# Given data
++++++

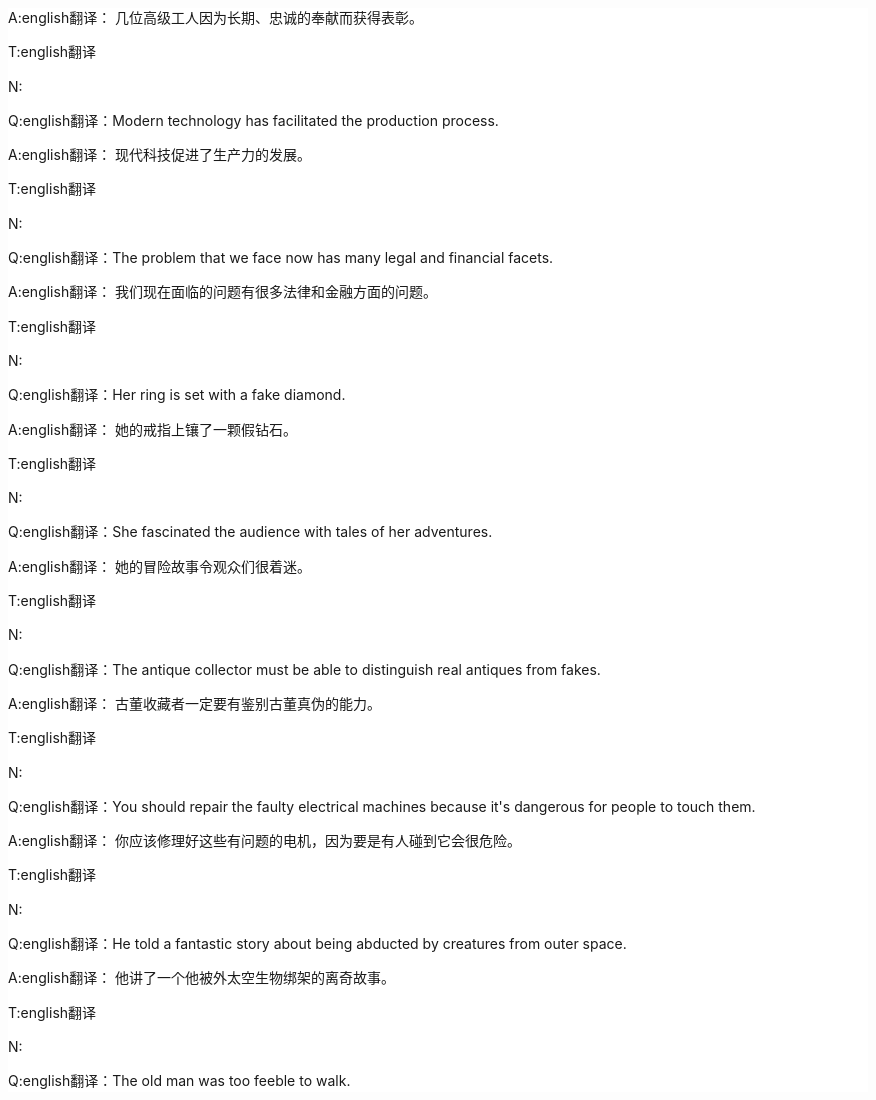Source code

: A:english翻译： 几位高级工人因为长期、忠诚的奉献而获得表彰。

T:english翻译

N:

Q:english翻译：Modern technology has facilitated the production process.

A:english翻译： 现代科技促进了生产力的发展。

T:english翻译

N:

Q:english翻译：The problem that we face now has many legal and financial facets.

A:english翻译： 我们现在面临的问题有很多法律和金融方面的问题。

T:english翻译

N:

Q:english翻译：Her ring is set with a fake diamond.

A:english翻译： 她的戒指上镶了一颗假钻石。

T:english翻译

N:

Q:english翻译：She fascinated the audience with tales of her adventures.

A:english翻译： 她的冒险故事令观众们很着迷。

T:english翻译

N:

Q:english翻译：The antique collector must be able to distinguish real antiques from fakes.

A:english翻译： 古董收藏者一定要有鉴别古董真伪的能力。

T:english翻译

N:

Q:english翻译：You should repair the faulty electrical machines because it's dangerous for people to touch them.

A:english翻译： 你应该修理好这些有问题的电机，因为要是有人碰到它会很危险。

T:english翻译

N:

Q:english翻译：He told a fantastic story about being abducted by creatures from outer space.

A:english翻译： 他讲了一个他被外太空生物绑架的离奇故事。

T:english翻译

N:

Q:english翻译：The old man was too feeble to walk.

++++++

Put every nonblank line of the source text in the entries above into a JSON list of strings, one string per line. Leave the pictures out.

# Your solution
[
  "Source code",
  ": A:english翻译： 几位高级工人因为长期、忠诚的奉献而获得表彰。",
  "T:english翻译",
  "N:",
  "Q:english翻译：Modern technology has facilitated the production process.",
  "A:english翻译： 现代科技促进了生产力的发展。",
  "T:english翻译",
  "N:",
  "Q:english翻译：The problem that we face now has many legal and financial facets.",
  "A:english翻译： 我们现在面临的问题有很多法律和金融方面的问题。",
  "T:english翻译",
  "N:",
  "Q:english翻译：Her ring is set with a fake diamond.",
  "A:english翻译： 她的戒指上镶了一颗假钻石。",
  "T:english翻译",
  "N:",
  "Q:english翻译：She fascinated the audience with tales of her adventures.",
  "A:english翻译： 她的冒险故事令观众们很着迷。",
  "T:english翻译",
  "N:",
  "Q:english翻译：The antique collector must be able to distinguish real antiques from fakes.",
  "A:english翻译： 古董收藏者一定要有鉴别古董真伪的能力。",
  "T:english翻译",
  "N:",
  "Q:english翻译：You should repair the faulty electrical machines because it's dangerous for people to touch them.",
  "A:english翻译： 你应该修理好这些有问题的电机，因为要是有人碰到它会很危险。",
  "T:english翻译",
  "N:",
  "Q:english翻译：He told a fantastic story about being abducted by creatures from outer space.",
  "A:english翻译： 他讲了一个他被外太空生物绑架的离奇故事。",
  "T:english翻译",
  "N:",
  "Q:english翻译：The old man was too feeble to walk."
]